A priori, voilà un film qui en tient une couche : adaptation du comic Hellblazer, Constantine suit le périple d’une espèce de super-exorciste extralucide dans un Los Angeles peuplée de mangeurs d’âmes où l’antique lutte entre Dieu et Satan bat son plein. A l’origine, le film devait être réalisé par Tarsem Singh, auteur esthète du fascinant The Cell. Par chance, Francis Lawrence, son remplaçant, se situe exactement dans le même univers visuel : esthétique maniériste et raffinée, élégance des cadres, souplesse de chaque mouvement. C’est la première grosse surprise puisque le film, hors même son intrigue, séduit immédiatement par sa forme, à mi-chemin entre l’Alan Parker d’Angel Heart ou l’Adrian Lyne de L’Echelle de Jacob.

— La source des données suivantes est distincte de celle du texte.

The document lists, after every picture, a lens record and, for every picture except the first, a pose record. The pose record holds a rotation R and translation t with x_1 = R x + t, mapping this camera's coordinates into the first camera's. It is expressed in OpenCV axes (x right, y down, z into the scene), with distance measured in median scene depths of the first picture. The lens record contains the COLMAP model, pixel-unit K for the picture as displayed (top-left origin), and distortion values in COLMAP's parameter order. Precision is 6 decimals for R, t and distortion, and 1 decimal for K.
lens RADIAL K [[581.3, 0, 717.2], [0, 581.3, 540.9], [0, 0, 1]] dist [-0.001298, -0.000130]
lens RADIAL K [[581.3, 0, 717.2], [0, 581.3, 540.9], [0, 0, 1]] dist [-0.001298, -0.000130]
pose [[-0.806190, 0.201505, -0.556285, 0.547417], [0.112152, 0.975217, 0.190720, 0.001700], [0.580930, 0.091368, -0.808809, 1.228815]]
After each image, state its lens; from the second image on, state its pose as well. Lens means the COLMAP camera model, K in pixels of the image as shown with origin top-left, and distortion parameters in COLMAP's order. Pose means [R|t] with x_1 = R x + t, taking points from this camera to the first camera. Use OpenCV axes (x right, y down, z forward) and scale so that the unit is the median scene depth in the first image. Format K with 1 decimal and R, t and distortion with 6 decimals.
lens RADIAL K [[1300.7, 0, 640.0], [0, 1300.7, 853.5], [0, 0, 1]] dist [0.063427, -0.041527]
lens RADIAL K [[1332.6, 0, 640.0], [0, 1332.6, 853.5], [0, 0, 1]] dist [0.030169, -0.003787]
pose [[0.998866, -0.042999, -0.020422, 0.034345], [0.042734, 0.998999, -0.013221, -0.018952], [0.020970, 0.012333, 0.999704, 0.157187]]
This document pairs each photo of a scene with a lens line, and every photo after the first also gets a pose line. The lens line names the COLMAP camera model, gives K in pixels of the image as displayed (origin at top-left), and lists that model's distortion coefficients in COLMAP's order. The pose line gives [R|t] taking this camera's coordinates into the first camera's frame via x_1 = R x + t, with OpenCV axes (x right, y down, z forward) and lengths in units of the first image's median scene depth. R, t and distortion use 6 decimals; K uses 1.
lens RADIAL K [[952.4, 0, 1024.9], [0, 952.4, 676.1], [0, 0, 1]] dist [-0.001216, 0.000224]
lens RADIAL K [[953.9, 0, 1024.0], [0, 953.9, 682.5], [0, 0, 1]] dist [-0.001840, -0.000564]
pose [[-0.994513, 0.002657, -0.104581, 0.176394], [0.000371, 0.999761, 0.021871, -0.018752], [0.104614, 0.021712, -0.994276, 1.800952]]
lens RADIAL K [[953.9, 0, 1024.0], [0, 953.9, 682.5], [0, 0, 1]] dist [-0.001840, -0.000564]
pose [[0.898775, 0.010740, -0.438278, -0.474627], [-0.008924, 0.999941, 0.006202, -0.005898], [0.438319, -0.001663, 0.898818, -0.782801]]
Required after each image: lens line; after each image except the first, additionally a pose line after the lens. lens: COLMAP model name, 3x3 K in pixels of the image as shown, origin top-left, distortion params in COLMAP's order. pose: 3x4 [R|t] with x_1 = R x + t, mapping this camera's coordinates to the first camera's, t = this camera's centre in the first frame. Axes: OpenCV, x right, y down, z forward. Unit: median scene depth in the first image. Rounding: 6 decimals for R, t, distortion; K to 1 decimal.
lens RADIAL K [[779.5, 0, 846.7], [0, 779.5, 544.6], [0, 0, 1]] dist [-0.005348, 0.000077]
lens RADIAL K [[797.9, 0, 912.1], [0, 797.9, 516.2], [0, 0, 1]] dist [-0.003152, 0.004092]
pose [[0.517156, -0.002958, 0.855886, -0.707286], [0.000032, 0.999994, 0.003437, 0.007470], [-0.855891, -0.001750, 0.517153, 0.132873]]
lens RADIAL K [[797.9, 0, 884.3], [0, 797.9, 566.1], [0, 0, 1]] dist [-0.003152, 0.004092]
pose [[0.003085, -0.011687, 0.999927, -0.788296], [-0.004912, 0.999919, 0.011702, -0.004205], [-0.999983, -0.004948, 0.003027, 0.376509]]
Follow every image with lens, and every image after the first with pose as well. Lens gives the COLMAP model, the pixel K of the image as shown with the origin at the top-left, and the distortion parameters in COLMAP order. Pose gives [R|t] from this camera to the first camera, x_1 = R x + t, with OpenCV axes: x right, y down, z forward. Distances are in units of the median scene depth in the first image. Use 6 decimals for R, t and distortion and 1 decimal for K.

Seconde surprise, la distance avec laquelle est traité ce scénario de trois tonnes. Il faut même parler de finesse, tant le film sait prendre un maximum de risques là où il le faut (l’aspect grotesque et outrancier de certains plans cathartiques), sans pour autant jamais verser dans le cynisme. Malice plus qu’ironie, d’ailleurs : la lutte des forces du Bien et du Mal, loin des atroces pensums pour rôlistes ou ados psychotiques jouant sur une sorte de théologisme de substitution (Underworld, par exemple), prend des tonalités de western spaghetti, le héros usant de son crucifix mitrailleur comme Django traînait inlassablement son cercueil-valise. Drôle de polar mystique, donc, qui passe sans prévenir du burlesque à l’inquiétant, de la quasi-farce (l’Ange Gabriel, énorme) à un fonds singulièrement désespéré (Keanu Reeves, idéal en ex-suicidé blafard et maladif).

Mais le plus impressionnant demeure probablement le fonctionnement même du film, sorte d’enfilade de visions toutes plus incongrues les unes que les autres, d’états complètement opposés qui ne cessent de s’entremêler. Il faut un réel courage pour tenter cela aujourd’hui à Hollywood, une manière de principe de déstabilisation jouissif et salvateur où se refuse toute facilité (le finale assez bouleversant entre Reeves et Rachel Weisz). De cette instabilité, Constantine tire une poésie étrange où pleuvent les fulgurances (voir l’édifiante apparition finale de Lucifer). Voilà un vrai film baroque, que l’on peut à ce titre comparer au fragile Alexandre : une suite vertigineuse de séquences toujours sur le fil du grotesque, mais où s’impose, in fine, l’absolue maîtrise du point-de-vue qui les distribue.